§ Exercise task 1:
Summarize the Pat LaFrieda passage in two sentences.
§ Exercise task 2:
Pick up the Pat LaFrieda passage from its last sentence and keep writing.

§ Provided text:
________________________

Pat LaFrieda, Jr. is the owner of Pat LaFrieda Meat Purveyors {3701 Tonnelle Avenue, North Bergen; 201.537.8210; lafrieda.com}. The famed third-generation meat wholesaler specializes in dry-aged steaks, artisanal burger patties, and a variety of high-quality select cuts including lamb, beef, pork and buffalo, among others for almost a century. In March, he spoke with childhood friend Melanie Landano, the bubbly owner of Mel’s Butcher Box – a new brick-and-mortar on wheels serving up hot-off-the-grill burgers and cheesesteaks made to order with the company’s ground beef to tailgate parties and beyond. At his home base in North Bergen, LaFrieda opened up about how he helped shape a modest family business into a household name, his foray into the culinary world working with celebrity chefs, and the secret to running a business well done.

________________________

§ Source data:
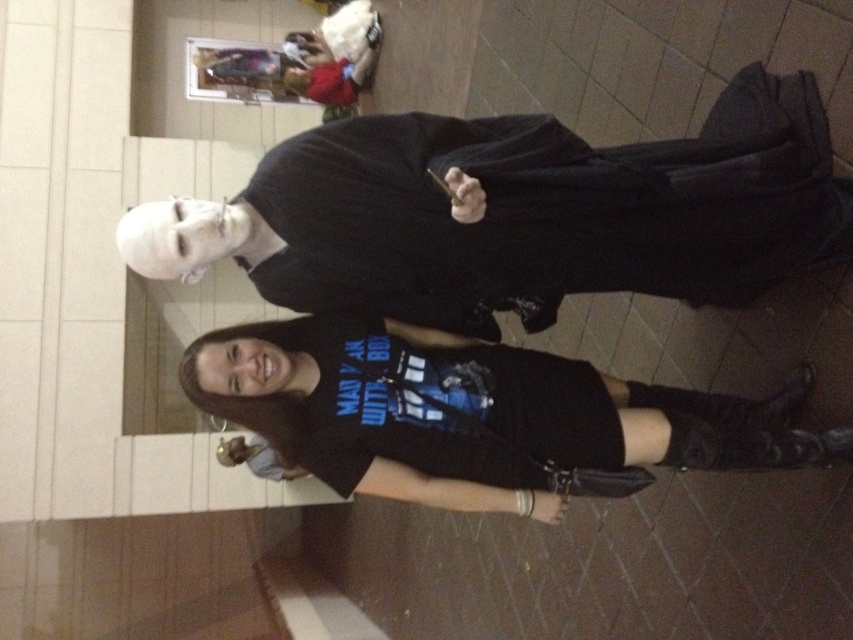
You are standing in a convention hall and see the black matte robe at upper center marked by point (529, 212). Can you determine if the robe is closer to the left or right side of the image based on its position?

The black matte robe at upper center is represented by point (529, 212), so it is closer to the left side of the image because the x coordinate is 0.333, which is less than 0.5.

You are standing at the point marked by the coordinates point (622, 228) and want to move towards the exit located directly behind you. How far will you have to walk to reach the exit?

The distance between you and the exit is 5.24 feet.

________________________

§ Expected output 1:
Pat LaFrieda, Jr. owns Pat LaFrieda Meat Purveyors in North Bergen, a third-generation meat wholesaler that specializes in dry-aged steaks, artisanal burger patties, and select cuts such as lamb, beef, pork and buffalo. In March, at his North Bergen home base, he spoke with childhood friend Melanie Landano, owner of Mel's Butcher Box, about shaping a modest family business into a household name, working with celebrity chefs, and the secret to running a business well done.

§ Expected output 2:
Melanie Landano: We grew up in Brooklyn together and I remember going to your house and seeing the van that said Pat LaFrieda and Sons in your driveway and I was jealous because I wanted to eat meat every day for dinner. I knew that you were the guy in the neighborhood where you can get a good steak. How did you and your dad get the company to grow so big and become what it is today?

Pat LaFrieda, Jr.: We have known each other a long time. I don’t have many friends I’m in touch with for the majority of my life and that’s something that has been special between us and the culture we have at LaFrieda. It is one big family.

Melanie: You were in the army and went to the New York Stock Exchange and had no plans of working in a warehouse cutting meat talking to customers or even working with our family, so how did that all happen?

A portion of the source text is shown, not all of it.